Tradition! at school

Don’t equate members of the District 51 school board with Tevye, the patriarch from “Fiddler on the Roof,” who embraced tradition for tradition’s sake.

The school board members had valid reasons — beyond tradition — for their preliminary decision last week to reject a four-day school week for the district and stick with some variation of the traditional five-day week.

The primary reason to consider a four-day week, of course, is money. District 51, like every school district in the state, is facing the prospect of still more cuts in state funding — cuts in the millions of dollars. So the possibility of carving up to $2 million out of the budget by shortening the school week is nothing to sneer at.

Even so, it is neither an educational nor an economic panacea. Research conducted at Indiana University has shown that in districts that have gone to four-day weeks, savings are often not as great as anticipated. Meanwhile, it creates additional burdens on working parents, and the longer school days may be difficult for younger students. And four-day weeks have primarily been tested in small, rural districts, not mid-sized ones such as District 51.

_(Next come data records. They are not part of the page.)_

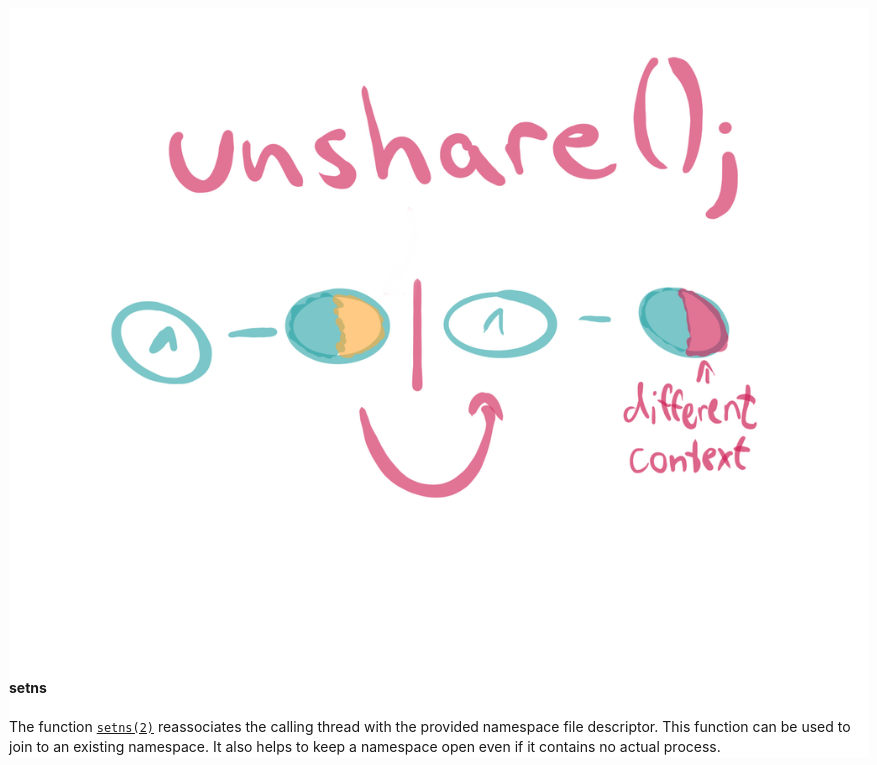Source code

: ![](unshare.png)

#### setns

The function [`setns(2)`](http://man7.org/linux/man-pages/man2/setns.2.html)
reassociates the calling thread with the provided namespace file descriptor.
This function can be used to join to an existing namespace. It also helps to
keep a namespace open even if it contains no actual process.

But the biggest caveat to the four-day week is what it will do to academic achievement. Simply put, there is little research to suggest it improves achievement, and some indication it may do harm. One fear is that students will retain less when they have three-day weekends than with the traditional two days.

As District 51 Superintendent Steve Schultz notes on the facing page, in nations with highly successful school systems, students attend classes 40 to 60 days more each year than their counterparts in the United States. We need to be adding class days, not cutting them, even if that feels impossible with the economy on its back.

The school board left the door open to switching to a four-day calendar if the budget cuts from the state prove to be more severe than currently anticipated. We hope that doesn’t occur and that the district sticks with the current, five-day school week.